[Required work]
1 - In the court opinion excerpt, which case is cited for the point that county prosecutors are hybrid entities for purposes of the Civil Rights Act?
2 - Repeat the court opinion excerpt word for word, beginning at the words "XII. The Court" and stopping after the words "of Plaintiffs' Complaint.".

[Exercise passage]
--*--

For the reasons stated more fully above, plaintiff René Pistilli-Leopardi lacked the requisite contemporaneous sensory awareness to assert a claim for bystander—negligent infliction of emotional distress. Accordingly, the Court dismisses Count 14 of Plaintiffs' Complaint as asserted against defendant, Onofri, without prejudice.

XI. Defendant, Onofri, is not a 'person' amenable to suit and therefore plaintiff, the Estate of Edward Leopardi is not afforded a cause of action under N.J.S.A. 10:6-2.

The New Jersey Civil Rights Act provides a cause of action to a party who has been deprived of any rights under either the federal or state constitutions by a "person" acting under color of law. N.J.S.A. 10:6-2. The Act is modeled after the Federal Civil Rights Act, 42 U.S.C.A. § 1983 and provides "a remedy for the violation of substantive rights found in our State Constitution and laws." Brown v. State, 442 N.J. Super. 406, 425 (App. Div. 2015), rev'd on other grounds, 230 N.J. 84 (2017). However, under Brown, "the State is not a 'person' under the Civil Rights Act." Id. at 426.

County prosecutors are hybrid entities for purposes of the Civil Rights Act. See Coleman v. Kaye, 87 F.3d 1491 (3d Cir. 1996). Under Coleman, "when [New Jersey] county prosecutors engage in classic law enforcement and investigative functions, they act as officers of the State." Id. at 1505. However, when County Prosecutors perform administrative functions, "unrelated to the duties involved in criminal prosecution," they act as county officials. Id. at 1505-06. Therefore, if a prosecutor's office was acting in a law enforcement or investigative function, when the alleged harm occurred, the office would be acting as an arm of the state and, consequently, would not be considered a 'person' under the New Jersey Civil Rights Act.

In the present matter, plaintiff, the Estate of Edward Leopardi, contends the Mercer County Prosecutor's office was not acting in a law enforcement or investigative function and instead argues the conduct of an alleged leak of an internal affairs investigation is more of an administrative task. In asserting this contention, Plaintiff argues "[d]efamation has no legitimate law enforcement or investigative purpose." Defendant, Onofri on the other hand, asserts the alleged offensive conduct is certainly related to a prosecutor's classic law enforcement and/or investigative function, as the alleged conduct arises from an "investigation."

The Court finds significant the fact that the alleged conduct arises from an internal affairs investigation, and finds the conduct to be much more akin to the classic law enforcement or investigative function of a prosecutor, rather than that of an administrative task such as hiring or firing someone. Consequently, the Court finds defendant, Onofri not to be a "person" amenable to suit. Accordingly, the Court grants defendant, Onofri's motion to dismiss Count 15 of Plaintiffs' Complaint, as asserted by plaintiff, the Estate of Edward Leopardi, against defendant, Onofri, without prejudice.

XII. The Court having dismissed Counts 8 through 15, with respect to defendant, Onofri, likewise dismisses the derivative claims asserted against defendant, Onofri in Counts 16 and 17 of Plaintiffs' Complaint.

a. A claim of wrongful death as asserted by an estate, requires an underlying assertion of a wrongful act, neglect or default by the defendant.

--*--

[Data provided]

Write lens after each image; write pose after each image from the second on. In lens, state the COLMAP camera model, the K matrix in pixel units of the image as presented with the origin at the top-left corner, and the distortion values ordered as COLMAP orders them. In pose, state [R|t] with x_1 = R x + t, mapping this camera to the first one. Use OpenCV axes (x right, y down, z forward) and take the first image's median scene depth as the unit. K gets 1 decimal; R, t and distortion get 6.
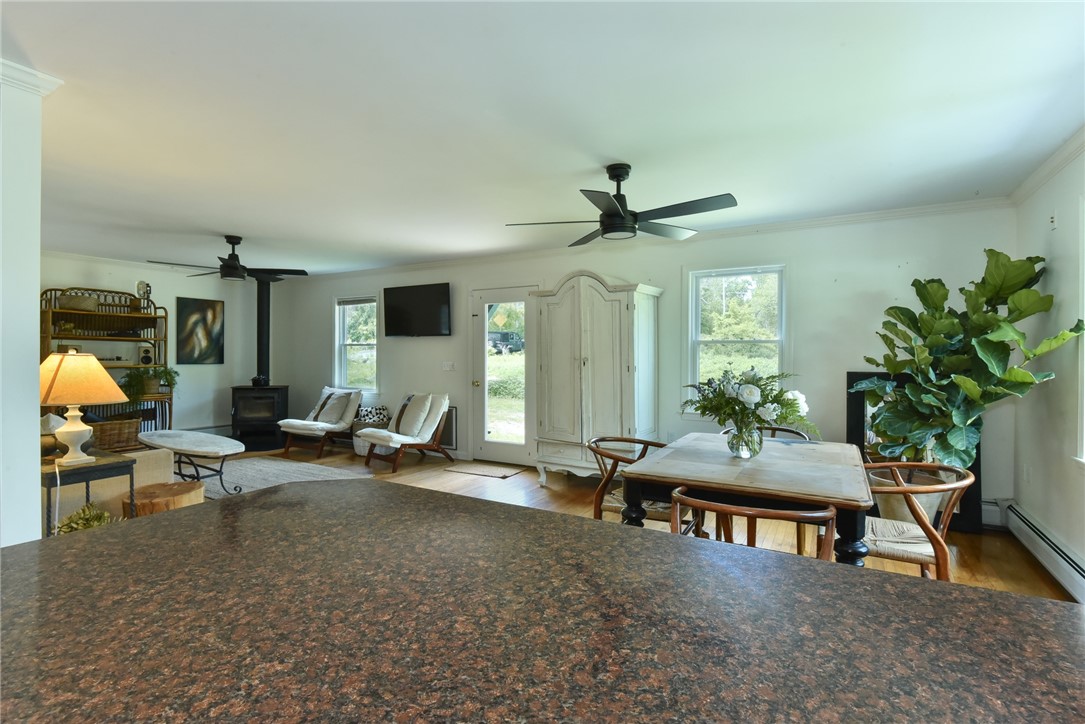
lens RADIAL K [[498.8, 0, 542.5], [0, 498.8, 362.0], [0, 0, 1]] dist [-0.013398, -0.001053]
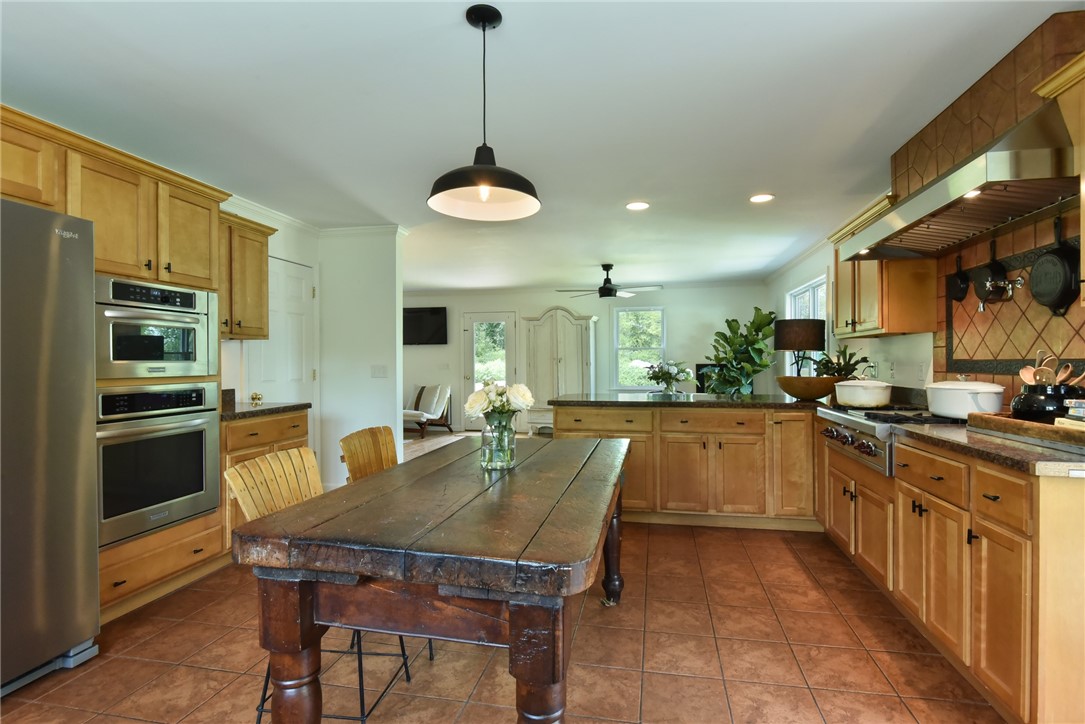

--*--

[Replies]
1 - Coleman v. Kaye, 87 F.3d 1491 (3d Cir. 1996).

2 -
XII. The Court having dismissed Counts 8 through 15, with respect to defendant, Onofri, likewise dismisses the derivative claims asserted against defendant, Onofri in Counts 16 and 17 of Plaintiffs' Complaint.